== SUPPLIED MATERIAL ==

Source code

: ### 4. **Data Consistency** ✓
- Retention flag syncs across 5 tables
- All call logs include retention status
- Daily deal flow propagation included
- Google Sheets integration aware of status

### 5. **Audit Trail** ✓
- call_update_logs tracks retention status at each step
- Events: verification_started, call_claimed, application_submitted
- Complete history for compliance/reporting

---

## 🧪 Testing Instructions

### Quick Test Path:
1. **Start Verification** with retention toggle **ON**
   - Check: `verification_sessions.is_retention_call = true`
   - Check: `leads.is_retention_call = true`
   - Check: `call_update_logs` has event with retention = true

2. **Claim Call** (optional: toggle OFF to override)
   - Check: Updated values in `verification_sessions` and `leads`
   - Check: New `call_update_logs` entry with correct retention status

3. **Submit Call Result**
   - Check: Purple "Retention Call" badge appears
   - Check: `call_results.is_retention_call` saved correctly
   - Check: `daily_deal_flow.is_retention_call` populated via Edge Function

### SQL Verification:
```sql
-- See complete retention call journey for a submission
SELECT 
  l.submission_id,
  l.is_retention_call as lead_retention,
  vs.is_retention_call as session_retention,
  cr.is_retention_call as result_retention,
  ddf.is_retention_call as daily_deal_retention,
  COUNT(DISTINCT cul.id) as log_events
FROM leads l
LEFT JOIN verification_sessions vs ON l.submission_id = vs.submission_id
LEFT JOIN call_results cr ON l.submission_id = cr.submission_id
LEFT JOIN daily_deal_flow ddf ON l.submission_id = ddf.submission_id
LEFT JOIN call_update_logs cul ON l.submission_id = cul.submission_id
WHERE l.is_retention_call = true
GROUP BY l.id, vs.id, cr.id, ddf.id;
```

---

===
== SUPPLIED MATERIAL ==

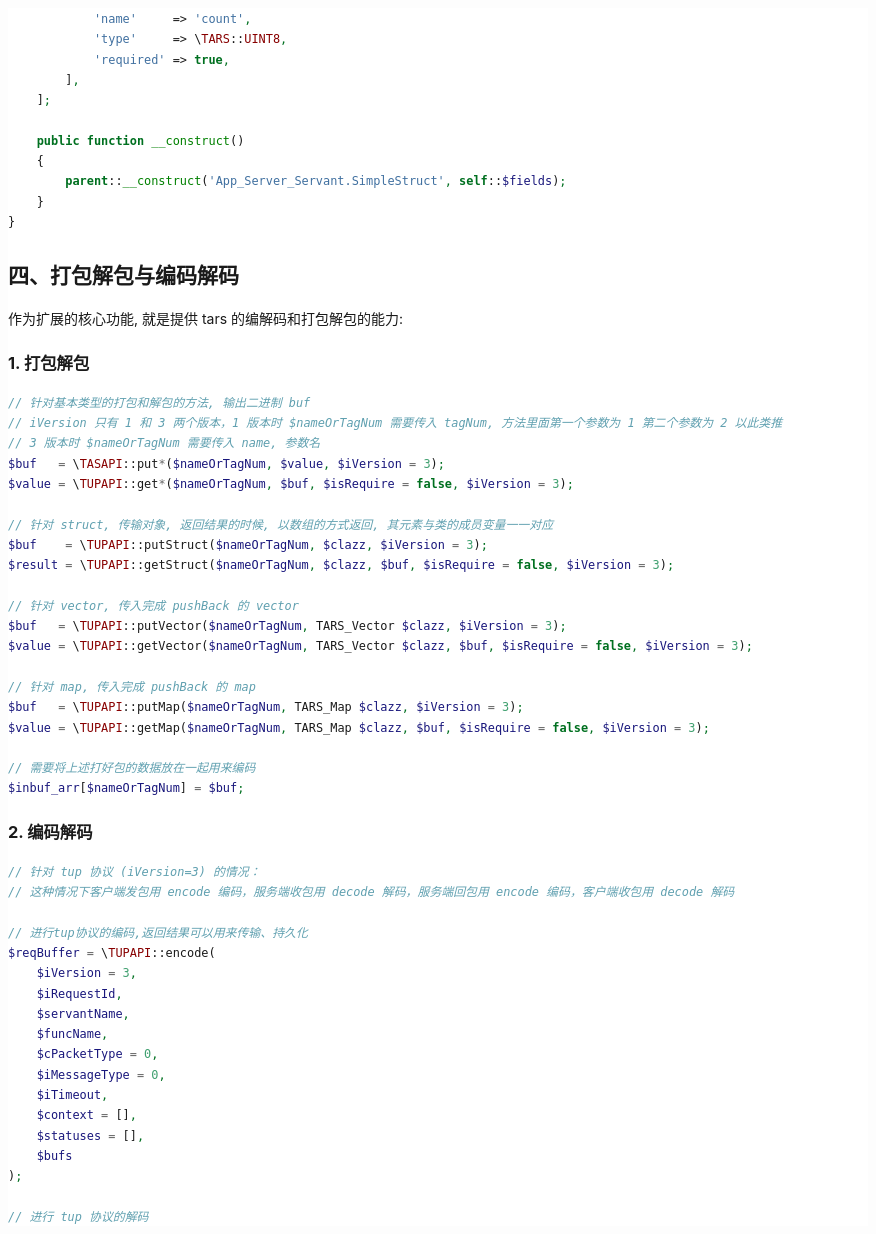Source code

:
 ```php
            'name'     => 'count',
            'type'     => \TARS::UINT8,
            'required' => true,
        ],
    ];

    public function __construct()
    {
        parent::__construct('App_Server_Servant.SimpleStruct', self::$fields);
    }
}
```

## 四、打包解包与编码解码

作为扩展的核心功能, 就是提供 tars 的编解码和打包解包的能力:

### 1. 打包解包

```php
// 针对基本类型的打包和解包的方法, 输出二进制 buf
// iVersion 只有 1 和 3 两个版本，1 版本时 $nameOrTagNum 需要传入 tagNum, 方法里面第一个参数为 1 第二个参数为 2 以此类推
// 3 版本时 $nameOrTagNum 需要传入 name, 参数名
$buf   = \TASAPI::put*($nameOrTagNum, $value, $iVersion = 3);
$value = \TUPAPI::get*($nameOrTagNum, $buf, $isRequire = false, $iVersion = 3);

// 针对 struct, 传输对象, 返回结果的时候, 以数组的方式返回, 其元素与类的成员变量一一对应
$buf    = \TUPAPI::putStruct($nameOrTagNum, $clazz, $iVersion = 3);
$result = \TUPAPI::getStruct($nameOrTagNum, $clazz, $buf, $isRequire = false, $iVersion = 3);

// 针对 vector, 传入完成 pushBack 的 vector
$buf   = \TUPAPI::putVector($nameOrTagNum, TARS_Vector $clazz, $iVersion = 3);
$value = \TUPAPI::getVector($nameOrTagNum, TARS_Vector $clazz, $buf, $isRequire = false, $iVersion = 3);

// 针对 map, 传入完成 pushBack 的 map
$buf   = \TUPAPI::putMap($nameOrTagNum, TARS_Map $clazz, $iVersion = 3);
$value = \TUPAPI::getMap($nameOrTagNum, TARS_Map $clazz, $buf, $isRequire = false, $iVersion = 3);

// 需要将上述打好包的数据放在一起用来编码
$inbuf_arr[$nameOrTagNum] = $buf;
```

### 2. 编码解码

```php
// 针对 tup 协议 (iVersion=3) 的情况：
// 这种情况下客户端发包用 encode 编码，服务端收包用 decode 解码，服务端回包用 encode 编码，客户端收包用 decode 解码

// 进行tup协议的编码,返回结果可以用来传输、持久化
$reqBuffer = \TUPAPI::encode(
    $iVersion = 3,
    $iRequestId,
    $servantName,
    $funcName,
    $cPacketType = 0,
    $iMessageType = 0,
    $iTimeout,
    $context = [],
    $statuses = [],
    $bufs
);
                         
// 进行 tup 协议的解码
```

===

* _WORK ITEM_: Your answer must be the lines above from the one containing "- Google Sheets integration aware of status" to the one containing "- Check: New", both included, restated word for word.

* _YOUR RESPONSE_:
- Google Sheets integration aware of status

### 5. **Audit Trail** ✓
- call_update_logs tracks retention status at each step
- Events: verification_started, call_claimed, application_submitted
- Complete history for compliance/reporting

---

## 🧪 Testing Instructions

### Quick Test Path:
1. **Start Verification** with retention toggle **ON**
   - Check: `verification_sessions.is_retention_call = true`
   - Check: `leads.is_retention_call = true`
   - Check: `call_update_logs` has event with retention = true

2. **Claim Call** (optional: toggle OFF to override)
   - Check: Updated values in `verification_sessions` and `leads`
   - Check: New `call_update_logs` entry with correct retention status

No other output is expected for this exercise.